By Brad Webber
Guatemala
The Rotary Club of Guatemala La Reforma’s Upcycling Art Festival featured whimsical sculptures and paintings created with cast-off materials such as paper and cardboard, wood scraps, glass, plastics, metal, rubber, and electronic waste. Like many countries, Guatemala struggles with solid waste management, notes Esther Brol, a past club president who pioneered the event in 2023. “Pushing artists out of their comfort zone by challenging them to create works of art from waste has generated wonderful results,” including raising funds for club projects and The Rotary Foundation, she says.
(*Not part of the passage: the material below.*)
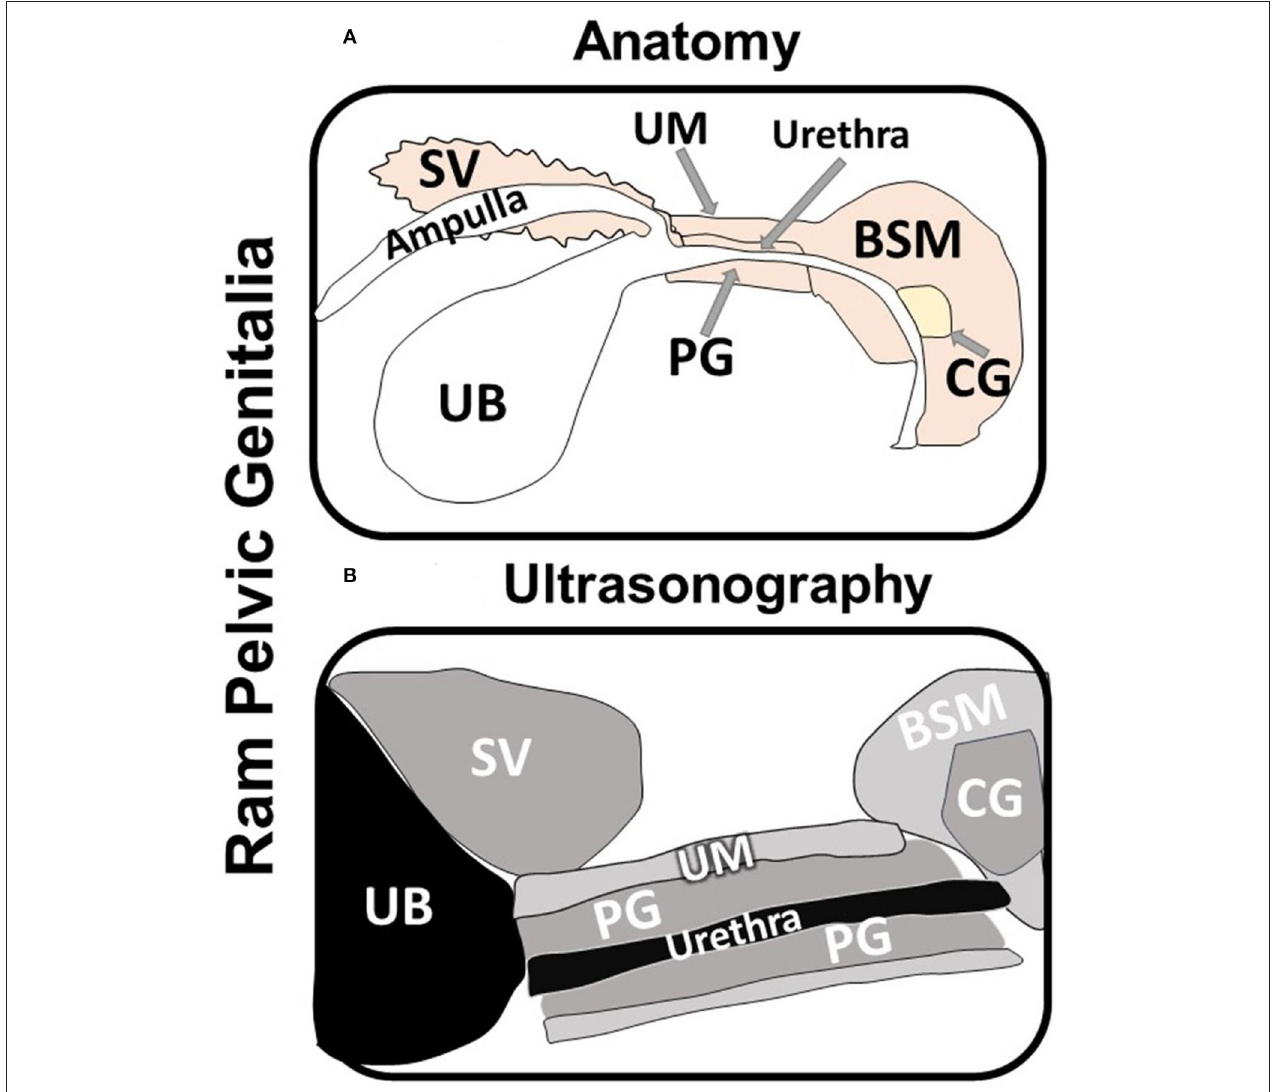
FIGURE 2 | Schematic diagram showing the anatomy (A) and the ultrasonography (B) of the ram intra-pelvic accessory genital glands; seminal vesicles (SV), Cowper’s glands (CG), and prostate gland (PG) in relation to the urinary bladder (UB; non-echogenic) and the bulbospongiosus muscle (BSM) and urethral muscle (UM). Note that the urethra appears as lumen with different echogenicity inside the prostate gland (B)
The club partnered with the Rotaract Club of Guatemala La Reforma and the Rotary Club of Los Altos Quetzaltenango to organize the three-week exposition and sale that concluded 5 June.
Canada
The annual Concert to Feed the Need has raised nearly $90,000 since 2018 to offer meals in the Durham region in Ontario, through a network of food banks, meal and snack programs, shelters, and other social service providers. Feed Ontario reports an increase of 47 percent in the number of employed people using food banks since 2018. “With the rising cost of food and the impact of the pandemic still being felt, food bank use is soaring,” says Joe Solway, a member of the Rotary Club of Bowmanville, which initiated the event. Members of six other Rotary clubs also sell sponsorships and tickets and promote the show, an eclectic mix of pop, folk, country, rock, blues, gospel, “and maybe this year some opera,” Solway says. Media attention surrounding the concert and its acclaimed performers helped it yield nearly $23,000 in 2023. The 2024 event will take place on 8 December.
Bulgaria
In 2007, the Rotary Club of Sofia-Balkan teamed up with the Bulgarian Basketball Federation and the National Sports Academy to form a basketball club for wheelchair users, and the project has kept growing. Over the years, the club has lured coaches from the European Wheelchair Basketball Federation to offer a player clinic, cultivated referee skills, and established a Rotary Community Corps to help. On 13 February, in conjunction with a Rotary zone event, the Bulgarian team faced off against a Serbian team for a friendly match. RI’s president at the time, Gordon McInally, sounded the starting whistle and tossed the ball into play. The club’s signature project is a point of pride for Rotarians, says Past Club President Krasimir Veselinov, and several organizations that advocate for people with disabilities have signed on to support the venture.
Kenya
Recognizing the importance of sleep to child development, the Rotary Club of Nairobi delivered bed kits for 8,000 school children in 2024, a milestone in a long-running project. Over the past 16 years, the club has partnered with Toronto-based charity Sleeping Children Around the World to supply bed kits to a total of 80,000 children at a cost of about $4 million, says club member Mumbi King. Each kit includes a mat or mattress, bedding, and mosquito netting, along with school supplies and clothing. The kits have an outsize influence on children’s lives, since better sleep improves health and school performance, King says. Twenty Nairobi Rotarians mobilized for the five-day delivery mission in February, serving the town of Naro Moru at the base of Mount Kenya and other villages, including in the Maasai Mara region. “The heat couldn’t keep the team from visiting the villages and interacting with the families,” says King.
Ethiopia
With the wind at their backs, members of the Rotary Fellowship of Kites and its founder, Henock Alemayehu, gathered for a day of kite making and flying with 250 children, many of them displaced by conflict among the more than 80 ethnic groups in Ethiopia. The children and volunteers converged on the grounds of an elementary school in Quiha, in the northern Tigray region, for the Ashengoda Kite Festival on 9 June. “The simplicity of this activity carried profound significance, offering a rare moment of peace and joy for these children,” says Alemayehu, a member of the Rotary Club of Addis Ababa Central-Mella. The kite fellowship, which has more than 100 members from 12 countries, is “creating lasting change through the simple yet powerful act of kite flying,” says Alemayehu.